[Saved entries]

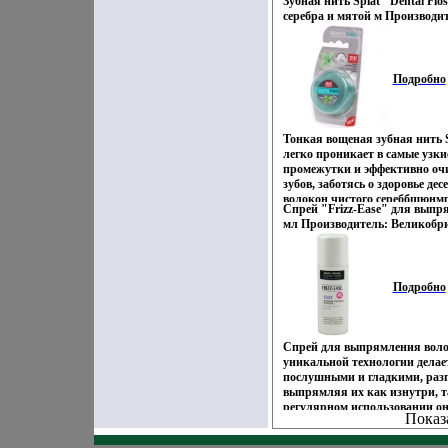
Зубная нить Splat "Dental Flo
Антибактериальный компонент
серебра и мятой м Производит
размножению бактерий Испол
сертифицирован инфо 1734o.
помогает предотвратить карие
уменьшает образование налет
кровоточивость десен на 50%
Подробно
Длина нити: 30 мвзьъф Произ
Товар сертифицирован.
Тонкая вощеная зубная нить S
легко проникает в самые узк
промежутки и эффективно оч
зубов, заботясь о здоровье де
волокон чистого сереббщюнмр
Спрей "Frizz-Ease" для выпря
экстрактом мяты оказывают 
мл Производитель: Великобр
антибактериальное действие 
сертифицирован инфо 1737o.
размножению бактерий Испол
помогает предотвратить карие
снижает кровоточивость десе
Подробно
использовать после каждого 
Характеристики: Длина нити:
Россия Товар сертифицирован
Спрей для выпрямления воло
уникальной технологии делае
послушными и гладкими, раз
выпрямляя их как изнутри, т
регулярном использовании о
Показ
восстанавливаебщюмят и защ
поврежденные в результате вс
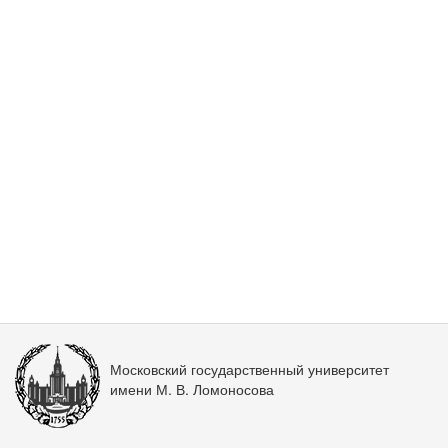
Московский государственный университет
имени М. В. Ломоносова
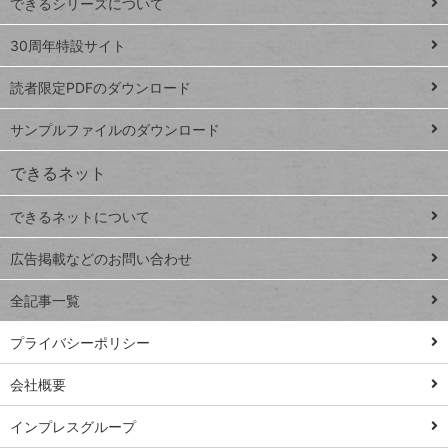
できるシリーズについて
Google
ト
スプレ
ッ
30周年特設サイト
ッドシ
プ
読者限定PDFのダウンロード
ート
ペ
iPhone
ー
サンプルファイルのダウンロード
VLOOKUP
ジ
できるネット
連載
できるネットについて
Excel Q&A
close
閉じ
トイアンナ流仕
広告掲載などのお問い合わせ
る
事術
全記事一覧
PowerAutomate
ではじめる業務
プライバシーポリシー
の完全自動化
会社概要
AI議事録作成術
Windows 11
インプレスグループ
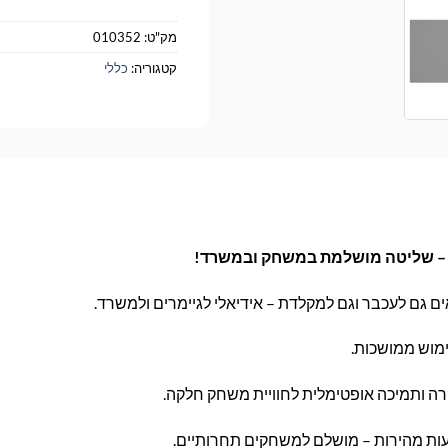
מק"ט:
010352
קטגוריה:
כללי
 גם לעכבר וגם למקלדת – אידיאלי לגיימרים ולמשרד.
ימוש ממושכות.
ה ותמיכה אופטימלית לחוויית משחק חלקה.
ות מהירות – מושלם למשחקים תחרותיים.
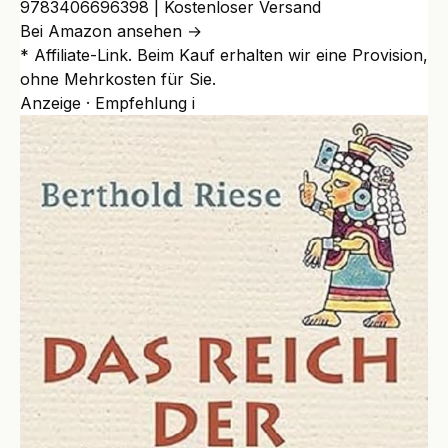
9783406696398 | Kostenloser Versand
Bei Amazon ansehen →
* Affiliate-Link. Beim Kauf erhalten wir eine Provision,
ohne Mehrkosten für Sie.
Anzeige · Empfehlung
i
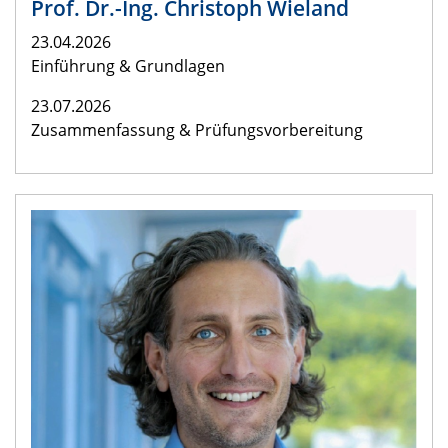
Prof. Dr.-Ing. Christoph Wieland
23.04.2026
Einführung & Grundlagen
23.07.2026
Zusammenfassung & Prüfungsvorbereitung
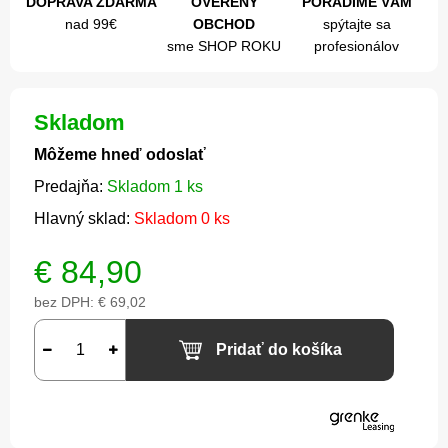
DOPRAVA ZDARMA
OVERENÝ
PORADÍME VÁM
nad 99€
OBCHOD
spýtajte sa
sme SHOP ROKU
profesionálov
Skladom
Môžeme hneď odoslať
Predajňa:
Skladom 1 ks
Hlavný sklad:
Skladom 0 ks
€
84,90
bez DPH:
€ 69,02
Pridať do košíka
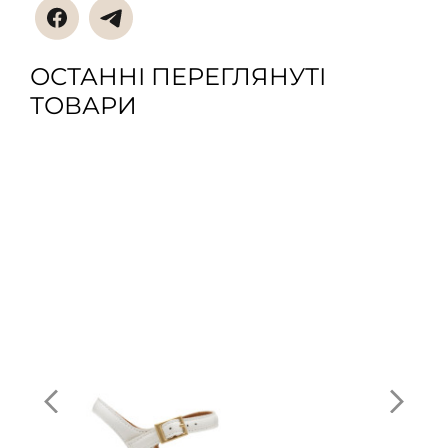
ОСТАННІ ПЕРЕГЛЯНУТІ
ТОВАРИ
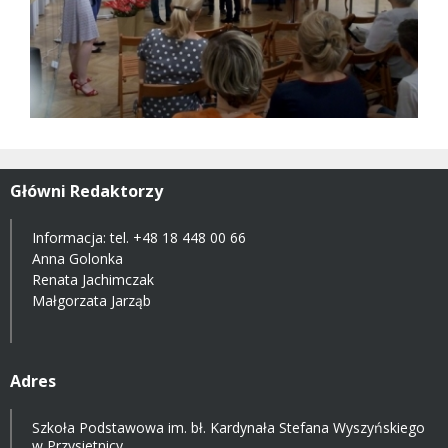
Główni Redaktorzy
Informacja: tel.
+48 18 448 00 66
Anna Golonka
Renata Jachimczak
Małgorzata Jarząb
Adres
Szkoła Podstawowa im. bł. Kardynała Stefana Wyszyńskiego
w Przysietnicy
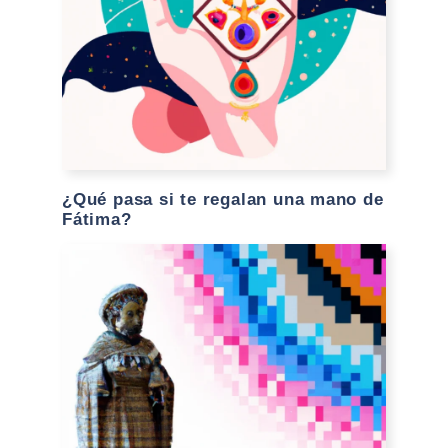
¿Qué pasa si te regalan una mano de
Fátima?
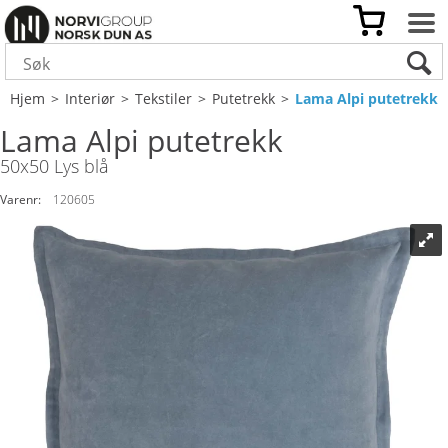
Hjem
>
Interiør
>
Tekstiler
>
Putetrekk
>
Lama Alpi putetrekk
Lama Alpi putetrekk
50x50 Lys blå
Varenr:
120605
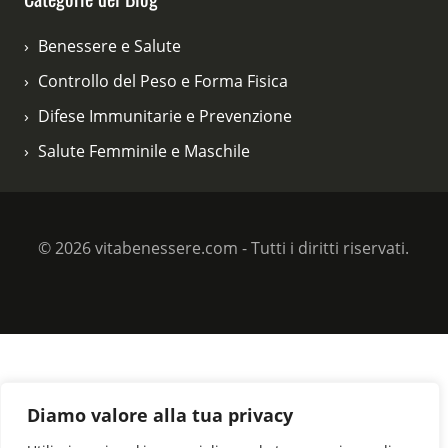
Benessere e Salute
Controllo del Peso e Forma Fisica
Difese Immunitarie e Prevenzione
Salute Femminile e Maschile
© 2026 vitabenessere.com - Tutti i diritti riservati.
Diamo valore alla tua privacy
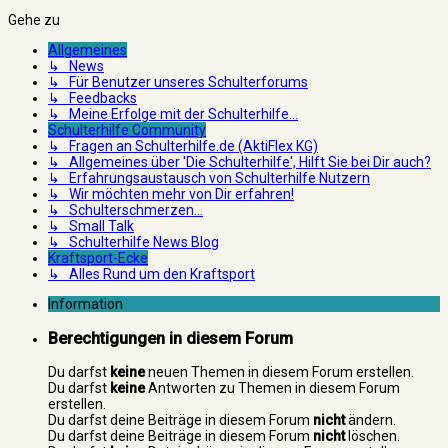
Gehe zu
Allgemeines
↳ News
↳ Für Benutzer unseres Schulterforums
↳ Feedbacks
↳ Meine Erfolge mit der Schulterhilfe...
Schulterhilfe Community
↳ Fragen an Schulterhilfe.de (AktiFlex KG)
↳ Allgemeines über 'Die Schulterhilfe', Hilft Sie bei Dir auch?
↳ Erfahrungsaustausch von Schulterhilfe Nutzern
↳ Wir möchten mehr von Dir erfahren!
↳ Schulterschmerzen...
↳ Small Talk
↳ Schulterhilfe News Blog
Kraftsport-Ecke
↳ Alles Rund um den Kraftsport
Information
Berechtigungen in diesem Forum
Du darfst
keine
neuen Themen in diesem Forum erstellen.
Du darfst
keine
Antworten zu Themen in diesem Forum
erstellen.
Du darfst deine Beiträge in diesem Forum
nicht
ändern.
Du darfst deine Beiträge in diesem Forum
nicht
löschen.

> [Exercise objective]: Repeat the line containing "bei Dir auch?" and all subsequent lines through the final line of the data, exactly and with no others.

> [Task answer]:
↳ Allgemeines über 'Die Schulterhilfe', Hilft Sie bei Dir auch?
↳ Erfahrungsaustausch von Schulterhilfe Nutzern
↳ Wir möchten mehr von Dir erfahren!
↳ Schulterschmerzen...
↳ Small Talk
↳ Schulterhilfe News Blog
Kraftsport-Ecke
↳ Alles Rund um den Kraftsport
Information
Berechtigungen in diesem Forum
Du darfst
keine
neuen Themen in diesem Forum erstellen.
Du darfst
keine
Antworten zu Themen in diesem Forum
erstellen.
Du darfst deine Beiträge in diesem Forum
nicht
ändern.
Du darfst deine Beiträge in diesem Forum
nicht
löschen.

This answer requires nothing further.